PROBLEM DETAILS.
Retype the part of the column on resisting religious dogma starting with "A SECTARIAN radio/TV" and going on through "abandon religious affiliation.", keeping every word and punctuation mark unchanged.

SELECTED EXCERPT.
________
Resisting religious dogma

By Herbert Vego

A SECTARIAN radio/TV network defends block voting for church-chosen candidates by quoting the Bible, such as the first three verses of Romans 13: “Let every person be subject to the governing authorities. For there is no authority except from God, and those that exist have been instituted by God. Therefore, whoever resists the authorities resists what God has appointed, and those who resist will incur judgment.”

Nonsense! It’s like saying that God favors whomever the church leaders “bless”.

We are being made to believe that even murderous dictators and corrupt leaders are “God-sent”.

There’s a pastor who calls himself “appointed son of God” but aligns himself with a politician who once called God “stupid” in a televised speech.

Since these religious leaders do not walk their talk, it makes sense that some of their followers abandon religious affiliation.

If we believe in the four freedoms – freedom from fear, freedom from want, freedom of speech and freedom of religion – why not freedom from religion?

Freedom from religion means thinking for ourselves, shielding us from religious dogmas that transform us into mere robots. By its most accurate definition, a dogma means “authoritative tenet without adequate ground.”

Freedom from religion also means ignoring the “hate campaign” of the religious sector against politicians who support artificial family planning, premarital sex and divorce, or other advocacies contrary to Church.

Who has given the pastors and priests the authority to chart the future of married couples? To dictate us whom to vote for and whom to reject during elections?

Certainly not God, who has given us a rational mind. Any modern man who allows his brain to be manipulated by the clergy belongs to that era when disobedience to the Church was punishable by death.

On the lighter side, their hypocritical vow of celibacy makes the bishops and priests “killers” in the sense that celibacy results in inability to reproduce human life.

While it has already been five centuries since we gained our independence from Spain, we are still under the spell of religious leaders who threaten us with fire and brimstone if we don’t toe their line.

History throbs with cases of erroneous theocratic decisions. The most infamous of them all was the conviction and life imprisonment under house arrest of famous Italian astronomer Galileo for heresy in 1633. He had taught that the earth revolved around the sun.
________
COLLECTED DATA.
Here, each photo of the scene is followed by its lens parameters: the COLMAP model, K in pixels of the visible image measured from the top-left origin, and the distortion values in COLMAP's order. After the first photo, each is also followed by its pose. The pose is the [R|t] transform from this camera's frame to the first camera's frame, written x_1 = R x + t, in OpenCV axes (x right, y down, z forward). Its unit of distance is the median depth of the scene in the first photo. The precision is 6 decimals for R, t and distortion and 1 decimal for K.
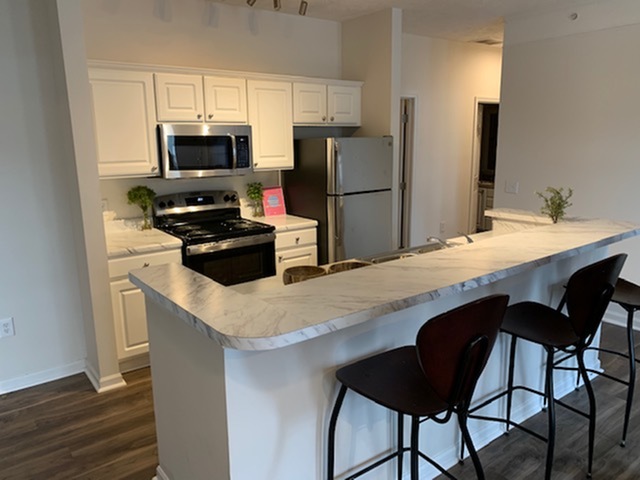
lens RADIAL K [[492.5, 0, 319.9], [0, 492.5, 239.8], [0, 0, 1]] dist [0.057126, -0.094719]
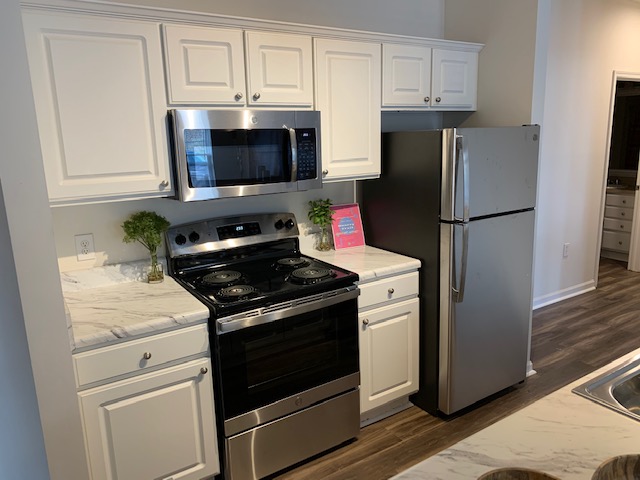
________
WORKED SOLUTION.
A SECTARIAN radio/TV network defends block voting for church-chosen candidates by quoting the Bible, such as the first three verses of Romans 13: “Let every person be subject to the governing authorities. For there is no authority except from God, and those that exist have been instituted by God. Therefore, whoever resists the authorities resists what God has appointed, and those who resist will incur judgment.”

Nonsense! It’s like saying that God favors whomever the church leaders “bless”.

We are being made to believe that even murderous dictators and corrupt leaders are “God-sent”.

There’s a pastor who calls himself “appointed son of God” but aligns himself with a politician who once called God “stupid” in a televised speech.

Since these religious leaders do not walk their talk, it makes sense that some of their followers abandon religious affiliation.